Msg#: 4625945 posted 1:09 am on Nov 26, 2013 (gmt 0)
The quoted lines will block all bots from seeing .jpg images. (But not .JPG, .jpeg et cetera, let alone .png or other formats.) You don't need FilesMatch, though; for a single extension, a simple <Files ".jpg"> will do. The quoted lines will also block all other requests for .jpg files from all users at all times under all circumstances.
Inquiring minds want to know: If nobody is ever allowed to see them, why has the site got .jpg files in the first place?
Msg#: 4625945 posted 4:58 pm on Nov 27, 2013 (gmt 0)
Thanks for you answer.
I was looking for a way to block bots from seeing the images only. I saw that .htaccess info at the wordpress forum in a similar discussion but wasn't certain it would work.
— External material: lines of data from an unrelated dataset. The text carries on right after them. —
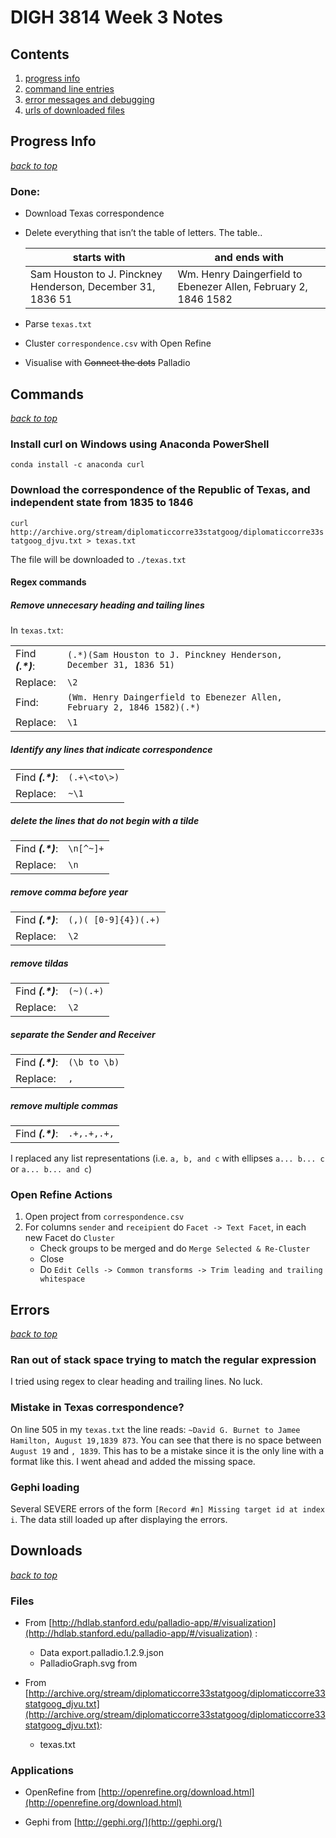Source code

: # DIGH 3814 Week 3 Notes

## Contents

1. [progress info](#progress-info)
2. [command line entries](#commands)
3. [error messages and debugging](#errors)
4. [urls of downloaded files](#downloads)

## Progress Info

[_back to top_](#contents)

### Done:

- Download Texas correspondence
- Delete everything that isn’t the table of letters. The table..

    | starts with |  and ends with |
    |-------------|----------------|
    |Sam Houston to J. Pinckney Henderson, December 31, 1836 51|Wm. Henry Daingerfield to Ebenezer Allen, February 2, 1846 1582|
- Parse `texas.txt`
- Cluster `correspondence.csv` with Open Refine
- Visualise with ~~Connect the dots~~ Palladio

## Commands

[_back to top_](#contents)

### Install curl on Windows using Anaconda PowerShell

`conda install -c anaconda curl`

### Download the correspondence of the Republic of Texas, and independent state from 1835 to 1846

`curl http://archive.org/stream/diplomaticcorre33statgoog/diplomaticcorre33statgoog_djvu.txt > texas.txt`

The file will be downloaded to `./texas.txt`

#### Regex commands

##### Remove unnecesary heading and tailing lines

In `texas.txt`:

|       |              |
|-------|--------------|
| Find _**(.*)**_: |`(.*)(Sam Houston to J. Pinckney Henderson, December 31, 1836 51)`|
| Replace: | `\2` |
| Find: | `(Wm. Henry Daingerfield to Ebenezer Allen, February 2, 1846 1582)(.*)`|
| Replace: | `\1`

##### Identify any lines that indicate correspondence

|       |              |
|-------|--------------|
| Find _**(.*)**_: | `(.+\<to\>)` |
| Replace: | `~\1` |

##### delete the lines that do not begin with a tilde

|       |              |
|-------|--------------|
| Find _**(.*)**_: | `\n[^~]+` |
| Replace: | `\n` |

##### remove comma before year

|       |              |
|-------|--------------|
| Find _**(.*)**_: | `(,)( [0-9]{4})(.+)` |
| Replace: | `\2` |

##### remove tildas

|       |              |
|-------|--------------|
| Find _**(.*)**_: | `(~)(.+)` |
| Replace: | `\2` |

##### separate the Sender and Receiver

|       |              |
|-------|--------------|
| Find _**(.*)**_: | `(\b to \b)` |
| Replace: | `,` |

##### remove multiple commas

|       |              |
|-------|--------------|
| Find _**(.*)**_: | `.+,.+,.+,` |

I replaced any list representations (i.e. `a, b, and c` with ellipses `a... b... c` or `a... b... and c`)

### Open Refine Actions

1. Open project from `correspondence.csv`
2. For columns `sender` and `receipient` do `Facet -> Text Facet`, in each new Facet do `Cluster`
    - Check groups to be merged and do `Merge Selected & Re-Cluster`
    - Close
    - Do `Edit Cells -> Common transforms -> Trim leading and trailing whitespace` 

## Errors

[_back to top_](#contents)

### Ran out of stack space trying to match the regular expression

I tried using regex to clear heading and trailing lines. No luck.

### Mistake in Texas correspondence?

On line 505 in my `texas.txt` the line reads: `~David G. Burnet to Jamee Hamilton, August 19,1839 873`. You can see that there is no space between `August 19` and `, 1839`. This has to be a mistake since it is the only line with a format like this. I went ahead and added the missing space.

### Gephi loading

Several SEVERE errors of the form `[Record #n] Missing target id at index i`. The data still loaded up after displaying the errors.

## Downloads

[_back to top_](#contents)

### Files

- From [http://hdlab.stanford.edu/palladio-app/#/visualization](http://hdlab.stanford.edu/palladio-app/#/visualization) :

  - Data export.palladio.1.2.9.json
  - PalladioGraph.svg from

- From [http://archive.org/stream/diplomaticcorre33statgoog/diplomaticcorre33statgoog_djvu.txt](http://archive.org/stream/diplomaticcorre33statgoog/diplomaticcorre33statgoog_djvu.txt):

  - texas.txt

### Applications

- OpenRefine from [http://openrefine.org/download.html](http://openrefine.org/download.html)

- Gephi from [http://gephi.org/](http://gephi.org/)
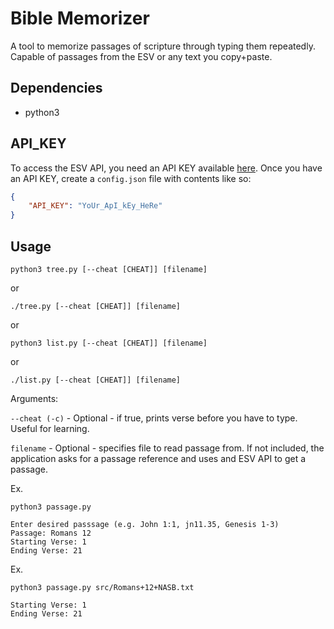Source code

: # Bible Memorizer
A tool to memorize passages of scripture through typing them repeatedly. Capable of passages from the ESV or any text you copy+paste.

## Dependencies
- python3

## API_KEY
To access the ESV API, you need an API KEY available [here](https://api.esv.org/docs/). Once you have an API KEY, create a `config.json` file with contents like so:
```json
{
    "API_KEY": "YoUr_ApI_kEy_HeRe"
}
```

## Usage
`python3 tree.py [--cheat [CHEAT]] [filename]` 

or

`./tree.py [--cheat [CHEAT]] [filename]`

or

`python3 list.py [--cheat [CHEAT]] [filename]` 

or

`./list.py [--cheat [CHEAT]] [filename]`

Arguments:

`--cheat (-c)` - Optional - if true, prints verse before you have to type. Useful for learning.

`filename` - Optional - specifies file to read passage from. If not included, the application asks for a passage reference and uses and ESV API to get a passage.

Ex.
```
python3 passage.py

Enter desired passsage (e.g. John 1:1, jn11.35, Genesis 1-3)
Passage: Romans 12
Starting Verse: 1
Ending Verse: 21
```

Ex.
```
python3 passage.py src/Romans+12+NASB.txt

Starting Verse: 1
Ending Verse: 21
```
Apparently it would work too well and nobody could see the images.
Wondering if there is a way to just block bots. robots.txt of course but that can easily be ignored
Msg#: 4625945 posted 9:21 pm on Nov 27, 2013 (gmt 0)
A robot that ignores explicit, correctly worded robots.txt directives has earned the right to an unconditional ban. But with images, unlike text, it's normally enough to put robots.txt blocks on the relevant directories. You can also exclude any single-purpose robots such as Googlebot-Image or msnbot-media.
Question whose answer I don't know: Is there an image-search equivalent to "robot.txt prevents us from showing a snippet"? For example if you search for "pictures of widgets", where widgets are something extremely rare. If there's a page with lots of text about widgets but the images themselves are roboted-out, would the searcher see anything? I'm inclined to think that if the robot hasn't seen the image, its existence won't even be mentioned in search results.
Msg#: 4625945 posted 1:37 am on Nov 28, 2013 (gmt 0)
You can no-index images using an x-robots header in htaccess, it does not prevent robots from crawling images but they will not show up in image searches of mainstream search engines. That doesn't mean they can't be indexed, and doesn't mean they won't be scraped and indexed from somewhere else.